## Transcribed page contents
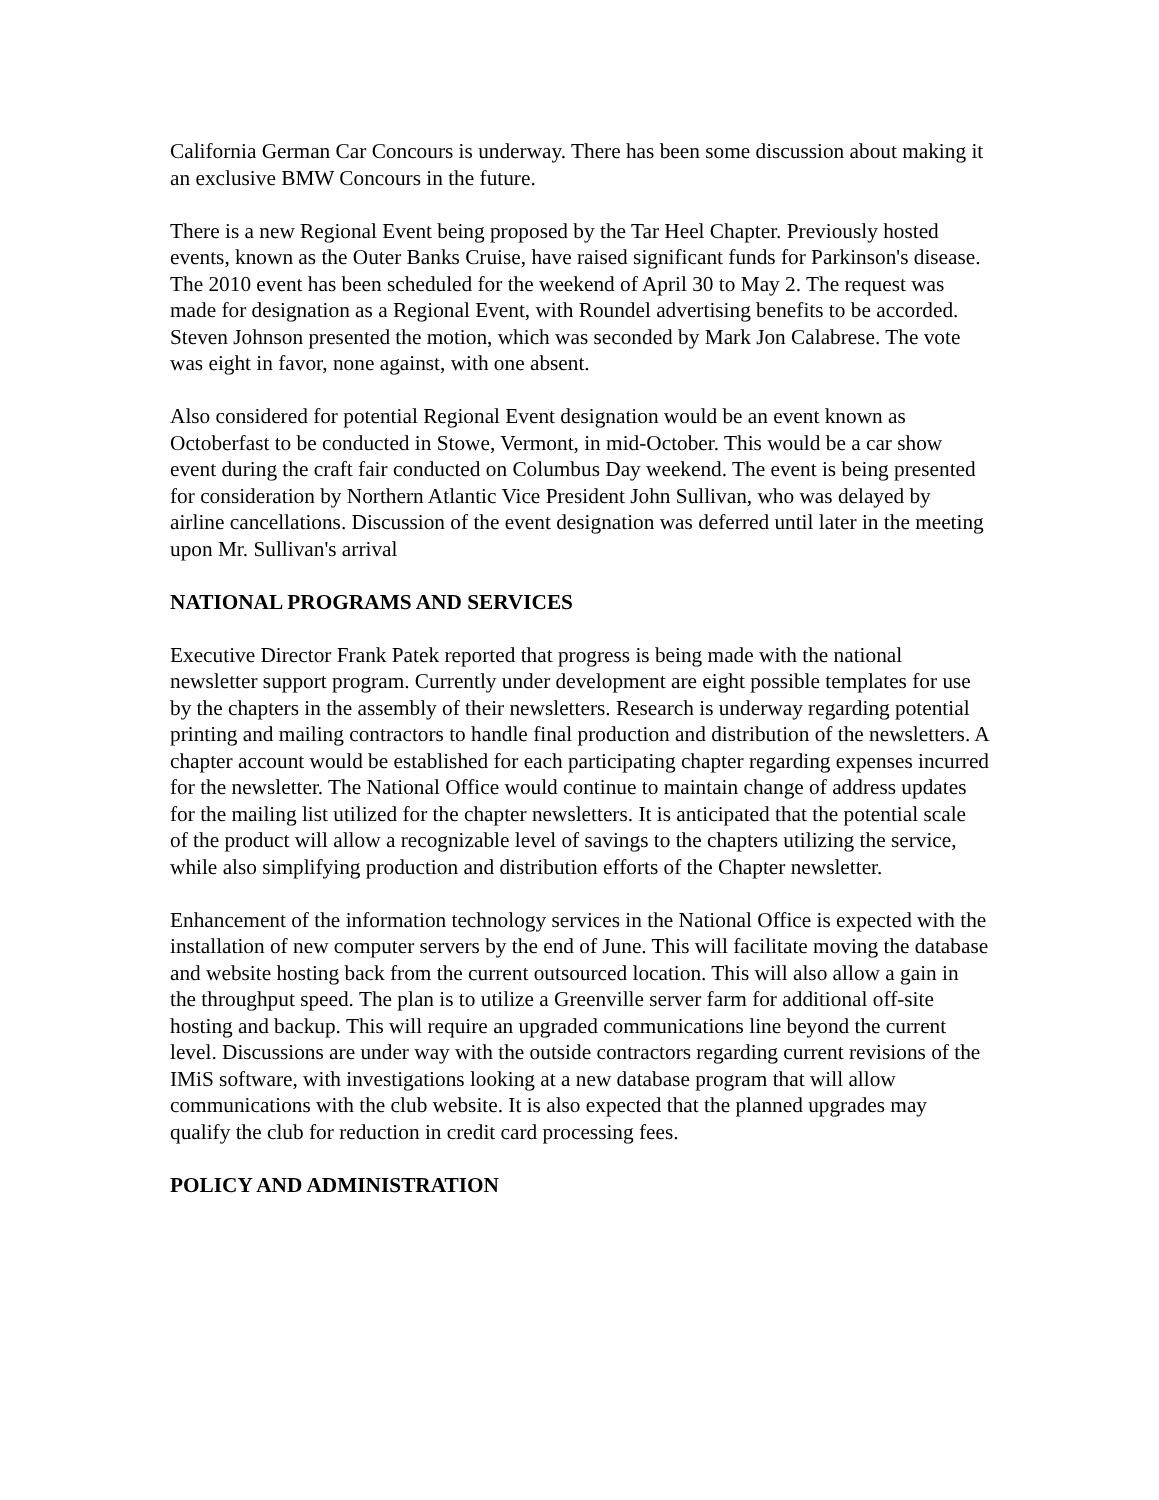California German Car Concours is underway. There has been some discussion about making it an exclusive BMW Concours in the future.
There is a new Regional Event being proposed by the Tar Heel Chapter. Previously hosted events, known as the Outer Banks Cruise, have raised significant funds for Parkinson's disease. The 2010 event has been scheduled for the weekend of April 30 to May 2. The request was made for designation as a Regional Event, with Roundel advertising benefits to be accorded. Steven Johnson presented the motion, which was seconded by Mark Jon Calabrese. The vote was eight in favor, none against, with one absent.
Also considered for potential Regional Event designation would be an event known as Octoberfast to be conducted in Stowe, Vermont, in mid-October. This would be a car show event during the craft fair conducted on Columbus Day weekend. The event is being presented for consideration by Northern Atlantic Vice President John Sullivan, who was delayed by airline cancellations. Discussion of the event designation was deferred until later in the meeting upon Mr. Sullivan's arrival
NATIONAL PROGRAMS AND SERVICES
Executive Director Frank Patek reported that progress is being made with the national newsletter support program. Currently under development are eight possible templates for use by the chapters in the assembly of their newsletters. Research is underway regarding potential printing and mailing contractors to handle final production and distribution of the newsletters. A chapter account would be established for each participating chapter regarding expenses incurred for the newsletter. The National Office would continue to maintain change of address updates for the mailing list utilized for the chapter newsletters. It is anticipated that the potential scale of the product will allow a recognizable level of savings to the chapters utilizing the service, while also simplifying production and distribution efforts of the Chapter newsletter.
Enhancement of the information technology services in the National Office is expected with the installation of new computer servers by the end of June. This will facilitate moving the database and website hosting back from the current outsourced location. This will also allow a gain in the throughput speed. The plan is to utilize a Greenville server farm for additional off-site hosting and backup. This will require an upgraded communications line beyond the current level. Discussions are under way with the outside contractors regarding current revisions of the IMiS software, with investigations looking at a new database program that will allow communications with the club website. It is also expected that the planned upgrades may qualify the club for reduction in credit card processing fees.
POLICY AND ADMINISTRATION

---

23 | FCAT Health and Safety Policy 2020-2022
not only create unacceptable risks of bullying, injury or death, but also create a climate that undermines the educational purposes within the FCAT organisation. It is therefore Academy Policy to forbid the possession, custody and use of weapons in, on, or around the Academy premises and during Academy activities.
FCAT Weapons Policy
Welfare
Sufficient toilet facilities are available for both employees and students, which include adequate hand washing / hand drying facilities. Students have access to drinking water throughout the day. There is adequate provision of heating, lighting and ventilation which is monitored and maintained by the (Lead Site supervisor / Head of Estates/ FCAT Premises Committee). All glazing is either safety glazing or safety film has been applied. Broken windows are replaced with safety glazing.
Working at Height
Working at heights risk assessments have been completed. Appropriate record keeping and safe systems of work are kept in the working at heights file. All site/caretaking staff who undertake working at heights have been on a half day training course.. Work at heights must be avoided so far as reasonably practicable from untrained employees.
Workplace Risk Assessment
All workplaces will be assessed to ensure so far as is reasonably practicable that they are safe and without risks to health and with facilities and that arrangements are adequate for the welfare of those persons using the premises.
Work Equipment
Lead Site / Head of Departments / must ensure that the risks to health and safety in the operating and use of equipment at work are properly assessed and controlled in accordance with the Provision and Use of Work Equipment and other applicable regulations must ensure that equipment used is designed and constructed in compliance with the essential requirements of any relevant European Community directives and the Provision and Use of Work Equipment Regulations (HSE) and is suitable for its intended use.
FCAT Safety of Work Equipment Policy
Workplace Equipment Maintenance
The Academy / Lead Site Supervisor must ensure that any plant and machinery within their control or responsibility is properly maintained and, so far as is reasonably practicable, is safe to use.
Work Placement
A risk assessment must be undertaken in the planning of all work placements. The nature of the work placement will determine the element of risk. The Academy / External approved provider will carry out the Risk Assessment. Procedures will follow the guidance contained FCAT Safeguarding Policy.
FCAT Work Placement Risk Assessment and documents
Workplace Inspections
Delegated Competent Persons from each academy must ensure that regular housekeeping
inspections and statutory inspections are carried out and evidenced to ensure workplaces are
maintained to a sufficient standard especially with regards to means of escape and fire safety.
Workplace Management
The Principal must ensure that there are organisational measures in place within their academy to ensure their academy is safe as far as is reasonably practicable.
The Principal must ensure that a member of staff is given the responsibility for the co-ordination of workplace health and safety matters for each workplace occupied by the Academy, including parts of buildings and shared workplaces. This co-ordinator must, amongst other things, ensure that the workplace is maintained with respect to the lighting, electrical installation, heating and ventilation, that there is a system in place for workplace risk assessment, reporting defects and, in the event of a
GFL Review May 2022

## Required action
Go back to the lines above and output, exactly as they stand, the ones from the line containing "California German Car" to the line containing "There is a new". Leave all pictures behind.

## Solution for this task
California German Car Concours is underway. There has been some discussion about making it an exclusive BMW Concours in the future.
There is a new Regional Event being proposed by the Tar Heel Chapter. Previously hosted events, known as the Outer Banks Cruise, have raised significant funds for Parkinson's disease. The 2010 event has been scheduled for the weekend of April 30 to May 2. The request was made for designation as a Regional Event, with Roundel advertising benefits to be accorded. Steven Johnson presented the motion, which was seconded by Mark Jon Calabrese. The vote was eight in favor, none against, with one absent.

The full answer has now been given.